Content starts
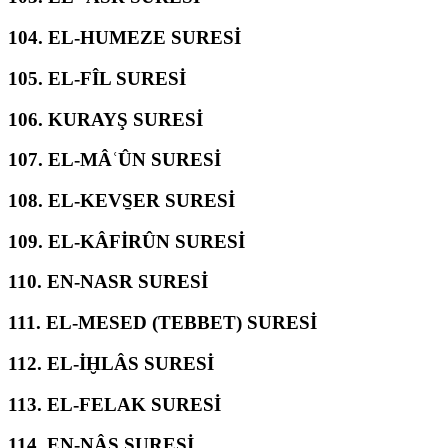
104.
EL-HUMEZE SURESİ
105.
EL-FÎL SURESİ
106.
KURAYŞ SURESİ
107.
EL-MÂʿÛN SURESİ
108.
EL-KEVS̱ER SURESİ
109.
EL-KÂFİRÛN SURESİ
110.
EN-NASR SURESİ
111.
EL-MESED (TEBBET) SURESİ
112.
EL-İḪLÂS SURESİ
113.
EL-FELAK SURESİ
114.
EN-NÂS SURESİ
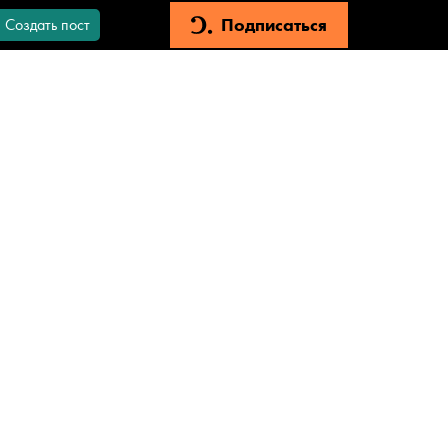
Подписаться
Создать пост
Content ends
Content starts
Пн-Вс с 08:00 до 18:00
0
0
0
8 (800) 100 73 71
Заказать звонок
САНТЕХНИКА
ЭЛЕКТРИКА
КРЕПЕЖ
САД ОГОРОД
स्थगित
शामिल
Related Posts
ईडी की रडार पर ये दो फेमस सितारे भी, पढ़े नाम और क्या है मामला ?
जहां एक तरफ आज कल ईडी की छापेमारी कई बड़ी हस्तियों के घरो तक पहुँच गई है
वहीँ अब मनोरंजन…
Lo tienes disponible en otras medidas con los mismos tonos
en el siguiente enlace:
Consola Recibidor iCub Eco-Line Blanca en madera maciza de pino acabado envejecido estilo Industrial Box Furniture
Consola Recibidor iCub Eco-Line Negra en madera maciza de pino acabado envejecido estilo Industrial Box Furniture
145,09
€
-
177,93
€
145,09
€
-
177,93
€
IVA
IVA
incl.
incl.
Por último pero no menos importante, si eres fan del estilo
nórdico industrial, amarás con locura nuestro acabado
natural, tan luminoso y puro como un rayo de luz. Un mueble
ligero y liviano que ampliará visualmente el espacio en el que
Content ends
[To-do item]:
Check each line above for the word "iCub", and copy the lines where it appears.

[Written reply]:
Consola Recibidor iCub Eco-Line Blanca en madera maciza de pino acabado envejecido estilo Industrial Box Furniture
Consola Recibidor iCub Eco-Line Negra en madera maciza de pino acabado envejecido estilo Industrial Box Furniture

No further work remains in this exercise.